Une exposition virtuelle révèle les plus profonds détails de "Guernica"
Un homme photographie une réplique du Guernica de Pablo Picasso, à Guernica, le 26 avril 2017ANDER GILLENEA
 
 

Symbole pacifiste peint sur des murs à travers le monde, le "Guernica" de Picasso est aujourd'hui l'objet d'une exposition virtuelle du musée Reina Sofia, utilisant la technologie informatique et des documents inédits liés à l'emblématique tableau.

"Guernica est une source infinie de matériel artistique et c'est un privilège de l'avoir en tant qu'historienne de l'art", déclare à l'AFP Rosario Peiro, chargée des collections au musée d'art contemporain de Madrid où est exposé le tableau.

Elle fait partie de l'équipe de l'exposition interactive consacrée au chef-d'oeuvre de l'Espagnol, inaugurée le 13 novembre et intitulée "Repenser Guernica". (//guernica.museoreinasofia.es/)

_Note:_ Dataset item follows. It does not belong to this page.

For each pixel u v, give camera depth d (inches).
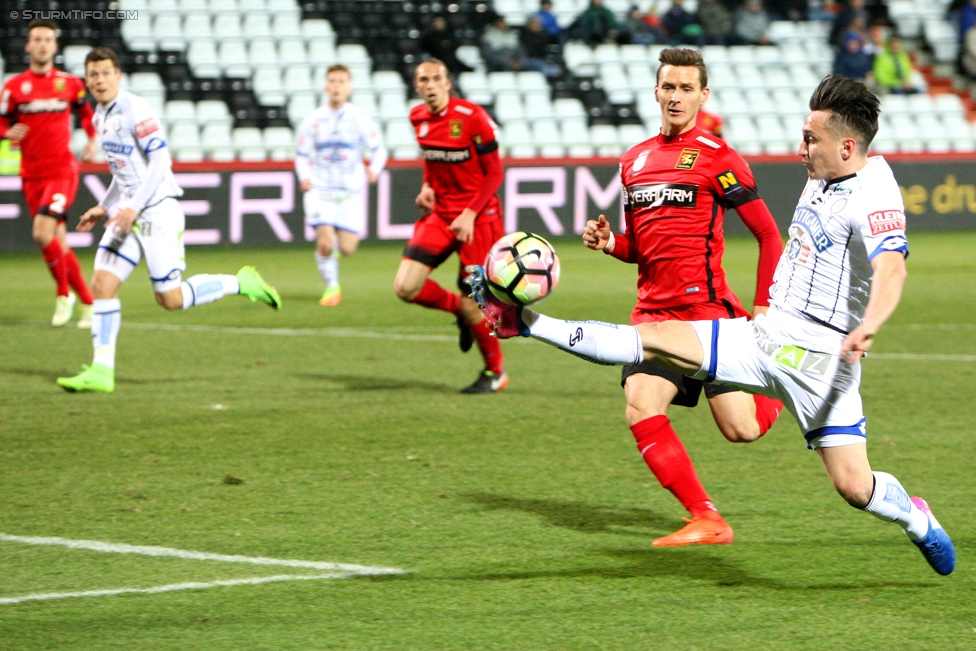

"Mettre tout cela ensemble vous permet de repenser l'histoire du tableau", confie-t-elle à l'AFP.

"Guernica" dépeint le bombardement de cette petite ville du Pays basque, au nord de l'Espagne, le 26 avril 1937, par l'aviation allemande et italienne, qui appuyaient le soulèvement du général Francisco Franco pendant la guerre civile espagnole (1936-1939).

Le bombardement, l'un des premiers dirigés contre les populations civiles, avait fait des centaines de morts et choqué dans le monde entier.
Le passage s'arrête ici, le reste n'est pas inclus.